* **To-do item**
Apart from the pictures, write out all the records exactly.
§ §
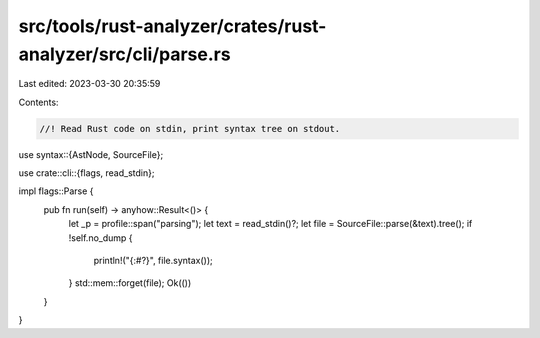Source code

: src/tools/rust-analyzer/crates/rust-analyzer/src/cli/parse.rs
=============================================================

Last edited: 2023-03-30 20:35:59

Contents:

.. code-block:: rs

    //! Read Rust code on stdin, print syntax tree on stdout.
use syntax::{AstNode, SourceFile};

use crate::cli::{flags, read_stdin};

impl flags::Parse {
    pub fn run(self) -> anyhow::Result<()> {
        let _p = profile::span("parsing");
        let text = read_stdin()?;
        let file = SourceFile::parse(&text).tree();
        if !self.no_dump {
            println!("{:#?}", file.syntax());
        }
        std::mem::forget(file);
        Ok(())
    }
}



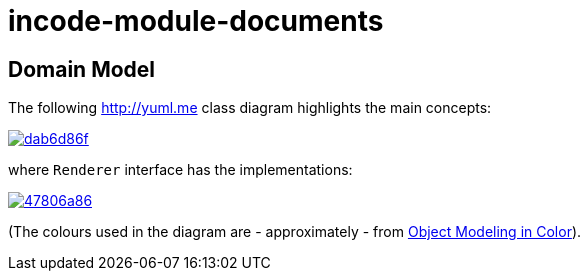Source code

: = incode-module-documents
:_imagesdir: ./


== Domain Model

The following http://yuml.me[] class diagram highlights the main concepts:

image::http://yuml.me/dab6d86f[link="http://yuml.me/dab6d86f"]

where `Renderer` interface has the implementations:

image::http://yuml.me/47806a86[link="http://yuml.me/47806a86"]


(The colours used in the diagram are - approximately - from link:https://en.wikipedia.org/wiki/Object_Modeling_in_Color[Object Modeling in Color]).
§ §
* **Solution to this problem**
Source code

: src/tools/rust-analyzer/crates/rust-analyzer/src/cli/parse.rs
=============================================================

Last edited: 2023-03-30 20:35:59

Contents:

.. code-block:: rs

    //! Read Rust code on stdin, print syntax tree on stdout.
use syntax::{AstNode, SourceFile};

use crate::cli::{flags, read_stdin};

impl flags::Parse {
    pub fn run(self) -> anyhow::Result<()> {
        let _p = profile::span("parsing");
        let text = read_stdin()?;
        let file = SourceFile::parse(&text).tree();
        if !self.no_dump {
            println!("{:#?}", file.syntax());
        }
        std::mem::forget(file);
        Ok(())
    }
}



Source code

: = incode-module-documents
:_imagesdir: ./


== Domain Model

The following http://yuml.me[] class diagram highlights the main concepts:

image::http://yuml.me/dab6d86f[link="http://yuml.me/dab6d86f"]

where `Renderer` interface has the implementations:

image::http://yuml.me/47806a86[link="http://yuml.me/47806a86"]


(The colours used in the diagram are - approximately - from link:https://en.wikipedia.org/wiki/Object_Modeling_in_Color[Object Modeling in Color]).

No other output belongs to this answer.